Japan: Land of the rising fun

By Gambling Insider
The potential offered by Japan’s gaming market seems only to be matched by the hurdles it has encountered in trying to get off the ground. Akiyoshi Tsuruoka, General Manager and Chief Editor of Gaming Capital Management reviews the story so far

There is already a huge gaming market in Japan, with racing, lottery, sports betting and Pachinko being particularly enjoyed by consumers.

However, due to globalisation, the Japanese economy is dealing with the outsourcing of manufacturing operations, leading to companies moving their operations overseas. This wave of recession has also put pressure on the entertainment and gambling industry, which in turn has also suffered from corruption.

The Japanese government is eager to develop inbound tourism as one of solutions for this economic crisis, and one of their strategies is to promote Integrated Resorts (IR) that contain casinos. Back in December 2016, the Japanese parliament (Diet) passed the Integrated Resorts Promotion Bill 2016 as a key tourism policy.

IRs which contain large scale convention centres and hotels are expected to be an essential part of improving Japan’s standing as a tourism destination.

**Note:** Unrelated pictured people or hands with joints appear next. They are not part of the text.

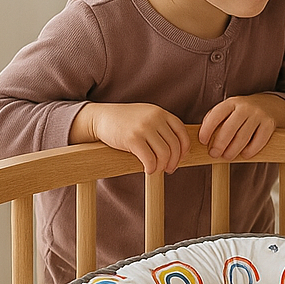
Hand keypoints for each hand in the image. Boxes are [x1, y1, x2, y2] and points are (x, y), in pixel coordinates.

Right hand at [69, 102, 190, 174]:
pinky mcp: (132, 138)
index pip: (182, 133)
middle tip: (170, 169)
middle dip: (174, 161)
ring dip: (163, 166)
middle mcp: (155, 118)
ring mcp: (144, 127)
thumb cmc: (125, 122)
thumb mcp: (147, 117)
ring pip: (164, 154)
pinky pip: (150, 159)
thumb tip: (180, 152)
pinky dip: (151, 168)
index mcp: (161, 113)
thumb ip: (162, 128)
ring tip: (157, 169)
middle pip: (175, 145)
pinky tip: (148, 170)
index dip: (184, 149)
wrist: (100, 118)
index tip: (180, 158)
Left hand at [199, 93, 284, 159]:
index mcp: (231, 102)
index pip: (216, 115)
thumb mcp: (227, 111)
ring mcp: (258, 115)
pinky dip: (250, 150)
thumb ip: (214, 120)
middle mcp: (245, 107)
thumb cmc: (241, 113)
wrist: (269, 105)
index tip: (202, 141)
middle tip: (214, 154)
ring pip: (243, 136)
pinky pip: (259, 141)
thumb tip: (203, 138)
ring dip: (233, 150)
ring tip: (227, 157)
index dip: (207, 129)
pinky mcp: (270, 124)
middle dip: (219, 144)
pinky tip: (244, 154)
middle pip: (230, 128)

The government has now officially set a target for the number of foreign tourists as 400k in 2020 and 600k in 2030 respectively, and the policy on IRs will be a key driver in achieving these figures.

An IR promotion committee has been established in the cabinet by Prime Minister Abe, and practical work has already begun to formulate the second IR Implementation Bill.

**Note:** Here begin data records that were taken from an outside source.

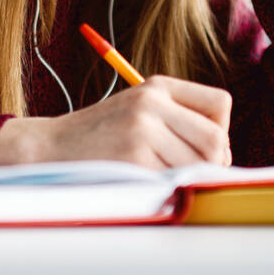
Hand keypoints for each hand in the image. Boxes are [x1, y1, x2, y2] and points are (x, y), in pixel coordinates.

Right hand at [0, 75, 231, 168]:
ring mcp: (142, 129)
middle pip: (216, 139)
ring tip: (160, 176)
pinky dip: (167, 188)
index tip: (201, 146)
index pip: (220, 104)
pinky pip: (174, 180)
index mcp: (157, 86)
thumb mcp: (138, 111)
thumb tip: (224, 153)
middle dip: (211, 163)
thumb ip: (178, 120)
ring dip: (186, 179)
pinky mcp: (134, 157)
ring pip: (198, 164)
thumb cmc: (99, 136)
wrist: (49, 147)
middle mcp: (152, 102)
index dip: (220, 130)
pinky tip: (146, 183)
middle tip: (188, 172)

Abe commented in the launch meeting: “Japanese IRs will be resorts that operate integrally with entertainment facilities for family, MICE and convention centres.

“We will build an attractive and highly competitive tourism market based on stays and repeat visits by making the best use of our Japanese tradition, culture and art.”

The committee meeting will discuss how the gaming market should be regulated, and will outline the approved geographic IR locations. They will also outline limitations on entry into the facilities, as well as countermeasures for money laundering and taxation schemes, amongst other aspects.

Experts from a range of fields such as legal, financial, political science and economics participated in the committee meetings to discuss the various disputed points regarding institutional design. This August, they completed the public consultation process through public hearings at nine locations across the nation.

However, the issue of player protection and addiction has been a spectre in the background. The public has previously criticised the gambling industry’s approach to dealing with problem gambling around Pachinko machines, race betting and lottery, and this has been a key focus for the deliberations in the Diet. Another important area for discussion has been the ability to exclude at-risk players through self or family exclusion, security for online betting, treatment for gambling addicts and an education programme for existing gambling businesses in Japan.

In addition to social problems, money laundering and protecting the safety of younger generations is also a consideration. To this end, the government will enforce an entrance fee and limit access to casino floors, as well as regulate the makeup of facilities such as the size of the casino floor. However, this intention to levy fees and limit gaming space has caused some consternation amongst potential IR investors as they see it as a major factor that will curtail their profit-making potential.

The original driving force behind promoting IRs was to boost inbound tourism, local business and benefit from the economic effects of job creation and tax income, so it makes perfect sense to have the discussion about maximising economic benefits at the same time as creating the institutional framework.

There are pros and cons in the national IR policy, and the countermeasures against problem gambling will be critical to paving the way for IRs. Therefore the IR caucus cross-party alliance is willing to develop another bill dealing with gambling addiction separately from the IR bill. Meanwhile, Prime Minister Shinzo Abe dissolved the House of Representatives on 28 September, so the deliberation of the schedule will be carried over to the next ordinary Diet session.

The IR implementation bill will probably be submitted during the ordinary session of the Diet this year to be deliberated in April or May when the national budget debate is finished.

In addition, in order to respond to public concerns, Abe’s party will submit the gambling addiction bill independently from the IR bill, and seeks to time for deliberation of IR bill right after passing dependence gambling addiction basic bill in the case parliament extend a session until August in 2018 as necessary.

After the IR bill is passed and regulatory authorities are established, the next step will be for the government to designate special economic zones for the new IRs, where local government rules will apply.

The designated local government will select a private operator, which will be given a licence as a private company in charge of development, from the urban design planning and environment assessments to the construction of the IR.

It will take at least half a year for a basic proposal, and then a further one or two years will be needed to authorise construction. Therefore, 2025 is the earliest date for a fully operational IR providing construction takes the estimated two or three years.